[[ Material for this exercise, beginning ]]
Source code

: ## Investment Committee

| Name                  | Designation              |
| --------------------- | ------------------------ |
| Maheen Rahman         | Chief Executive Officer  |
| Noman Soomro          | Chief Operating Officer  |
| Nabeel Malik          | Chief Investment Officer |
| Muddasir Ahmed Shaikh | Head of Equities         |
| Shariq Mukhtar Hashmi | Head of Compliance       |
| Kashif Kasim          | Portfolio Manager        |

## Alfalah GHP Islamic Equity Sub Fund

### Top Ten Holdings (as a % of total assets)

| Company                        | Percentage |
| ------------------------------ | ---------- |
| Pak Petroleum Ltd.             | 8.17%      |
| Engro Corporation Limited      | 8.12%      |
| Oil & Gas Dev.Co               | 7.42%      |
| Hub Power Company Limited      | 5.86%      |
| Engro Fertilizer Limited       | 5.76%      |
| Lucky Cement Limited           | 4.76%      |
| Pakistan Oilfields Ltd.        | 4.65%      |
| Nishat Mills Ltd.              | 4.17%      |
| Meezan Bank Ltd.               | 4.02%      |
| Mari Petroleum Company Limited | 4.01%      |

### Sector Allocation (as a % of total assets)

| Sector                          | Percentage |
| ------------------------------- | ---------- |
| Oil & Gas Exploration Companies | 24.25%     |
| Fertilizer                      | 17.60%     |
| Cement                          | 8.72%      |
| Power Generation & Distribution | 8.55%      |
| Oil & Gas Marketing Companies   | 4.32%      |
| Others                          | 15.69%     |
[[ Material for this exercise, end ]]
| Work required |
Repeat the entries above exactly, leaving nothing out.

| Task response |
Source code

: ## Investment Committee

| Name                  | Designation              |
| --------------------- | ------------------------ |
| Maheen Rahman         | Chief Executive Officer  |
| Noman Soomro          | Chief Operating Officer  |
| Nabeel Malik          | Chief Investment Officer |
| Muddasir Ahmed Shaikh | Head of Equities         |
| Shariq Mukhtar Hashmi | Head of Compliance       |
| Kashif Kasim          | Portfolio Manager        |

## Alfalah GHP Islamic Equity Sub Fund

### Top Ten Holdings (as a % of total assets)

| Company                        | Percentage |
| ------------------------------ | ---------- |
| Pak Petroleum Ltd.             | 8.17%      |
| Engro Corporation Limited      | 8.12%      |
| Oil & Gas Dev.Co               | 7.42%      |
| Hub Power Company Limited      | 5.86%      |
| Engro Fertilizer Limited       | 5.76%      |
| Lucky Cement Limited           | 4.76%      |
| Pakistan Oilfields Ltd.        | 4.65%      |
| Nishat Mills Ltd.              | 4.17%      |
| Meezan Bank Ltd.               | 4.02%      |
| Mari Petroleum Company Limited | 4.01%      |

### Sector Allocation (as a % of total assets)

| Sector                          | Percentage |
| ------------------------------- | ---------- |
| Oil & Gas Exploration Companies | 24.25%     |
| Fertilizer                      | 17.60%     |
| Cement                          | 8.72%      |
| Power Generation & Distribution | 8.55%      |
| Oil & Gas Marketing Companies   | 4.32%      |
| Others                          | 15.69%     |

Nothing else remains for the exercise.